(TASK OBJECTIVE) Only the opening lines of the listing, through the one with "规模、技术储备、服务能力均在", are to be retyped, each exactly as it stands.
=== Begin Enclosure ===
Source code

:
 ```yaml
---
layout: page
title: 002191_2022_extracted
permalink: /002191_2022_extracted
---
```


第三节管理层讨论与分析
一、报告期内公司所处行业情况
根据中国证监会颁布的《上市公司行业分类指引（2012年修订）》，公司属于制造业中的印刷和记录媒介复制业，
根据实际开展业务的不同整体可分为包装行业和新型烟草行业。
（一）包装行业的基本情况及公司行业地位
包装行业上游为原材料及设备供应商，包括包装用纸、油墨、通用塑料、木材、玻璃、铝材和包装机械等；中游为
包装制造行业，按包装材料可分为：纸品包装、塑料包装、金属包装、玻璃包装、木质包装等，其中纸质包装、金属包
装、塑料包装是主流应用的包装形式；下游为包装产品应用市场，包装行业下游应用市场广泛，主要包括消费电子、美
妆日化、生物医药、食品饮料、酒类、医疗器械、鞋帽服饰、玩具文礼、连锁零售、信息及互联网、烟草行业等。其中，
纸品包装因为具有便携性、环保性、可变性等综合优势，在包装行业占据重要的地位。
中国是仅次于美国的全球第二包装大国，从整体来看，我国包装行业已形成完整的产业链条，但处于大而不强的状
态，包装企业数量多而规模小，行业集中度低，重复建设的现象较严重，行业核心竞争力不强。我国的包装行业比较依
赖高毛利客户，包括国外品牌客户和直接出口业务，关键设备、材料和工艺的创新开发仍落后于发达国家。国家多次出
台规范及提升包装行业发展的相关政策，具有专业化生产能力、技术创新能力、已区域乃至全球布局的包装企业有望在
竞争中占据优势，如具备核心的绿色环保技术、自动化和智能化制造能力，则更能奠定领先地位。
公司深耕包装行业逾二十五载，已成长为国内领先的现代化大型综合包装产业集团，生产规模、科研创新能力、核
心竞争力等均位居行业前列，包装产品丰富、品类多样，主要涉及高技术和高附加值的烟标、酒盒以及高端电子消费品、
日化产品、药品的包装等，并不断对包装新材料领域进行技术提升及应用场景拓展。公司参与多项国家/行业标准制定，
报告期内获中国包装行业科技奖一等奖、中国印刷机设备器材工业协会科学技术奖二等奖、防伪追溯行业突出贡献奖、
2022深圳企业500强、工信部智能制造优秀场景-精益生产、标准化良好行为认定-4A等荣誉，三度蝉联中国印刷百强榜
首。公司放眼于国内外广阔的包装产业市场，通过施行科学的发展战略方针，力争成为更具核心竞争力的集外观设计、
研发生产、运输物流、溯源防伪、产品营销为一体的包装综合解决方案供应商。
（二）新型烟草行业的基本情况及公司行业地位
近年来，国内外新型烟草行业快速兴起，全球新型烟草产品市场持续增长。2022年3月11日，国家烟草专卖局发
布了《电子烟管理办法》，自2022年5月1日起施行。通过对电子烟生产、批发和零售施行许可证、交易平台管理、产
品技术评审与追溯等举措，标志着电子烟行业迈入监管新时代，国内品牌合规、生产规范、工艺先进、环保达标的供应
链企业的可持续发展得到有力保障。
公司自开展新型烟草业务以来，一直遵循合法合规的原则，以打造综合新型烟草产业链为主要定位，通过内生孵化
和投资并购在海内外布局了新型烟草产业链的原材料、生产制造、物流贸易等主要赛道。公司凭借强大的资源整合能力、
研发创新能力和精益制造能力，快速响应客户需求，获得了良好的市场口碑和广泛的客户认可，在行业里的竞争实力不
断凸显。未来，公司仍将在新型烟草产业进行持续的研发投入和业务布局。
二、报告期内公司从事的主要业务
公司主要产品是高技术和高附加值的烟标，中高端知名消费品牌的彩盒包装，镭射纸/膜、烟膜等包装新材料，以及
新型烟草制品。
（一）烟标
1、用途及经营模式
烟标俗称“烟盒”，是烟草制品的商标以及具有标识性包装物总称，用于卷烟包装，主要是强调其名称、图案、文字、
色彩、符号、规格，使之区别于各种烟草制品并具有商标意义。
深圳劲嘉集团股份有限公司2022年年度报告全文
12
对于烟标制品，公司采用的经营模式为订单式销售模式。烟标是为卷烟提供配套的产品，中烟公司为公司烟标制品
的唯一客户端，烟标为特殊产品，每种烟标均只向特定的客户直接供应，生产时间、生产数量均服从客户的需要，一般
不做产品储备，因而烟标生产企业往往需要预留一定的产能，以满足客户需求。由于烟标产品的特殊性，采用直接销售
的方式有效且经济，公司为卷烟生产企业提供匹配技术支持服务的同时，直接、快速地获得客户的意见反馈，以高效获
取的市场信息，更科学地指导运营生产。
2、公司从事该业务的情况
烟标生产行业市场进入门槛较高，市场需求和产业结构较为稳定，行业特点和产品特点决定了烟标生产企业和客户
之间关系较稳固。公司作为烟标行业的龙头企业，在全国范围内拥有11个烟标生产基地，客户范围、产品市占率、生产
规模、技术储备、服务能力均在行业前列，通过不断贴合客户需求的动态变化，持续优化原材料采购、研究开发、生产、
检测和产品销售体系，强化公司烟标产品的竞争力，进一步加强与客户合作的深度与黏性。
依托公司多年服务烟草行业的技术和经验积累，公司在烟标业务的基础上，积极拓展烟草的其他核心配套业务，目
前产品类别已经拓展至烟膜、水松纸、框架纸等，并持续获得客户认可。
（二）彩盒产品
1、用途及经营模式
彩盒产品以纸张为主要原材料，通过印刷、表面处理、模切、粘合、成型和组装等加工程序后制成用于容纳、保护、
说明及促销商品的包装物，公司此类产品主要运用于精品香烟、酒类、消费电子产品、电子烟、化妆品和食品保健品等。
=== End Enclosure ===
(RESPONSE BOX)
Source code

:
 ```yaml
---
layout: page
title: 002191_2022_extracted
permalink: /002191_2022_extracted
---
```


第三节管理层讨论与分析
一、报告期内公司所处行业情况
根据中国证监会颁布的《上市公司行业分类指引（2012年修订）》，公司属于制造业中的印刷和记录媒介复制业，
根据实际开展业务的不同整体可分为包装行业和新型烟草行业。
（一）包装行业的基本情况及公司行业地位
包装行业上游为原材料及设备供应商，包括包装用纸、油墨、通用塑料、木材、玻璃、铝材和包装机械等；中游为
包装制造行业，按包装材料可分为：纸品包装、塑料包装、金属包装、玻璃包装、木质包装等，其中纸质包装、金属包
装、塑料包装是主流应用的包装形式；下游为包装产品应用市场，包装行业下游应用市场广泛，主要包括消费电子、美
妆日化、生物医药、食品饮料、酒类、医疗器械、鞋帽服饰、玩具文礼、连锁零售、信息及互联网、烟草行业等。其中，
纸品包装因为具有便携性、环保性、可变性等综合优势，在包装行业占据重要的地位。
中国是仅次于美国的全球第二包装大国，从整体来看，我国包装行业已形成完整的产业链条，但处于大而不强的状
态，包装企业数量多而规模小，行业集中度低，重复建设的现象较严重，行业核心竞争力不强。我国的包装行业比较依
赖高毛利客户，包括国外品牌客户和直接出口业务，关键设备、材料和工艺的创新开发仍落后于发达国家。国家多次出
台规范及提升包装行业发展的相关政策，具有专业化生产能力、技术创新能力、已区域乃至全球布局的包装企业有望在
竞争中占据优势，如具备核心的绿色环保技术、自动化和智能化制造能力，则更能奠定领先地位。
公司深耕包装行业逾二十五载，已成长为国内领先的现代化大型综合包装产业集团，生产规模、科研创新能力、核
心竞争力等均位居行业前列，包装产品丰富、品类多样，主要涉及高技术和高附加值的烟标、酒盒以及高端电子消费品、
日化产品、药品的包装等，并不断对包装新材料领域进行技术提升及应用场景拓展。公司参与多项国家/行业标准制定，
报告期内获中国包装行业科技奖一等奖、中国印刷机设备器材工业协会科学技术奖二等奖、防伪追溯行业突出贡献奖、
2022深圳企业500强、工信部智能制造优秀场景-精益生产、标准化良好行为认定-4A等荣誉，三度蝉联中国印刷百强榜
首。公司放眼于国内外广阔的包装产业市场，通过施行科学的发展战略方针，力争成为更具核心竞争力的集外观设计、
研发生产、运输物流、溯源防伪、产品营销为一体的包装综合解决方案供应商。
（二）新型烟草行业的基本情况及公司行业地位
近年来，国内外新型烟草行业快速兴起，全球新型烟草产品市场持续增长。2022年3月11日，国家烟草专卖局发
布了《电子烟管理办法》，自2022年5月1日起施行。通过对电子烟生产、批发和零售施行许可证、交易平台管理、产
品技术评审与追溯等举措，标志着电子烟行业迈入监管新时代，国内品牌合规、生产规范、工艺先进、环保达标的供应
链企业的可持续发展得到有力保障。
公司自开展新型烟草业务以来，一直遵循合法合规的原则，以打造综合新型烟草产业链为主要定位，通过内生孵化
和投资并购在海内外布局了新型烟草产业链的原材料、生产制造、物流贸易等主要赛道。公司凭借强大的资源整合能力、
研发创新能力和精益制造能力，快速响应客户需求，获得了良好的市场口碑和广泛的客户认可，在行业里的竞争实力不
断凸显。未来，公司仍将在新型烟草产业进行持续的研发投入和业务布局。
二、报告期内公司从事的主要业务
公司主要产品是高技术和高附加值的烟标，中高端知名消费品牌的彩盒包装，镭射纸/膜、烟膜等包装新材料，以及
新型烟草制品。
（一）烟标
1、用途及经营模式
烟标俗称“烟盒”，是烟草制品的商标以及具有标识性包装物总称，用于卷烟包装，主要是强调其名称、图案、文字、
色彩、符号、规格，使之区别于各种烟草制品并具有商标意义。
深圳劲嘉集团股份有限公司2022年年度报告全文
12
对于烟标制品，公司采用的经营模式为订单式销售模式。烟标是为卷烟提供配套的产品，中烟公司为公司烟标制品
的唯一客户端，烟标为特殊产品，每种烟标均只向特定的客户直接供应，生产时间、生产数量均服从客户的需要，一般
不做产品储备，因而烟标生产企业往往需要预留一定的产能，以满足客户需求。由于烟标产品的特殊性，采用直接销售
的方式有效且经济，公司为卷烟生产企业提供匹配技术支持服务的同时，直接、快速地获得客户的意见反馈，以高效获
取的市场信息，更科学地指导运营生产。
2、公司从事该业务的情况
烟标生产行业市场进入门槛较高，市场需求和产业结构较为稳定，行业特点和产品特点决定了烟标生产企业和客户
之间关系较稳固。公司作为烟标行业的龙头企业，在全国范围内拥有11个烟标生产基地，客户范围、产品市占率、生产
规模、技术储备、服务能力均在行业前列，通过不断贴合客户需求的动态变化，持续优化原材料采购、研究开发、生产、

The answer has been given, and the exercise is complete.